Passage for review:
--- START ---

The next group of failures were easily grouped together as scenario tests that deal explicitly with paragraphs. On closer examination, it seemed that the failures occurred only in a couple of specific cases. After a couple of observations, it became obvious that the failures were restricted to multiline paragraphs. In those multiline paragraphs, all the whitespace stripped from the start of each line in the paragraph is added to the token, not just the first line. To address that, I made some quick changes to the code for dealing with multiline paragraph tokens:

 elif calc_token.token_name == MarkdownToken.token_paragraph:
    if "\n" in calc_token.extracted_whitespace:
        indent_level = calc_token.extracted_whitespace.index("\n")
    else:
        indent_level = len(calc_token.extracted_whitespace)

With the paragraph tokens dealt with, the column numbers now lined up nicely between my calculated numbers and the consistency check numbers. Other than tabs, the only outlying scenario tests were two tests for indented code blocks inside of list blocks.

Another Rabbit Hole¶

To be honest, during the writing of this article, getting a firm understanding of the status of these two scenario tests took a couple of passes. I had that understanding when I completed the tests, then forgot it before I wrote the article. When I started to write article, I figured it out again, then forgot it while focusing on other aspects of the article. Finally, when I found the correct answer again, before I forgot the explanation yet again, I quickly jotted down notes for this section.

Yes, column numbers can be confusing. Keep good notes. Trust me on this.

The two list block scenario tests that I had issues with were example 235 and example 252. For example 235:

 -    one

     two

due to the extra indentation, the top paragraph starts at column number 7. However, as the lower paragraph does not have enough spaces to match that start column, it is instead interpreted as an indented code block.² As such, that indented code block starts at column 5, per established rule from above, and contains text that starts with the 1 extra space. As the column number in the test was 6, it was adjusted to the now correct value of 5, with manual verification and consistency check verification in place. From personal experience, it was easy to forget that the indented code block starts after the 4 space indent, making the calculation look wrong.

--- END ---

(Stored data entries)
--- START ---

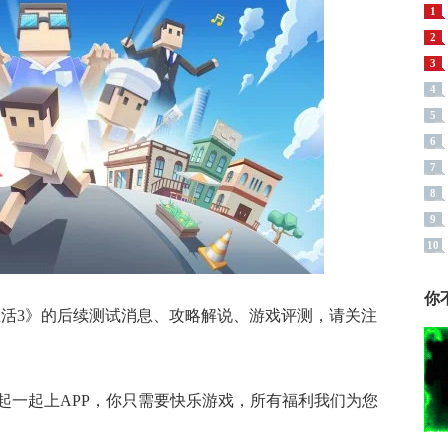
1
2
3
4
5
6
7
8
9
10
你
活3》
的后续测试消息、攻略解说、游戏评测，请关注
起一起上APP，你只需要快乐游戏，所有福利我们为您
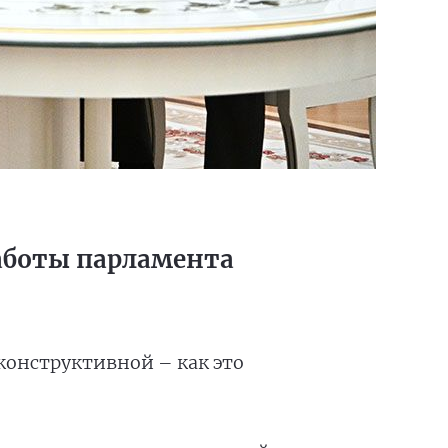
работы парламента
 конструктивной – как это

--- END ---

Required tasks:
[1] Using the passage on column numbers, decide whether each statement agrees with it. Answer yes or no for each, and quote the words of the passage that decide it. (a) The failures in the paragraph scenario tests were limited to multiline paragraphs. (b) In example 235, the top paragraph starts at column number 5. (c) The column number of 6 in the test for example 235 was kept unchanged.
[2] In the passage on column numbers, which scenario tests were still outliers, apart from tabs, once the paragraph tokens were handled?
[3] Reproduce the stretch of the passage on column numbers from "With the paragraph" through "for this section.".

Completed exercise:
[1]
(a) Yes: "the failures were restricted to multiline paragraphs."
(b) No: "the top paragraph starts at column number 7."
(c) No: "As the column number in the test was 6, it was adjusted to the now correct value of 5."

[2] Two tests for indented code blocks inside of list blocks.

[3]
With the paragraph tokens dealt with, the column numbers now lined up nicely between my calculated numbers and the consistency check numbers. Other than tabs, the only outlying scenario tests were two tests for indented code blocks inside of list blocks.

Another Rabbit Hole¶

To be honest, during the writing of this article, getting a firm understanding of the status of these two scenario tests took a couple of passes. I had that understanding when I completed the tests, then forgot it before I wrote the article. When I started to write article, I figured it out again, then forgot it while focusing on other aspects of the article. Finally, when I found the correct answer again, before I forgot the explanation yet again, I quickly jotted down notes for this section.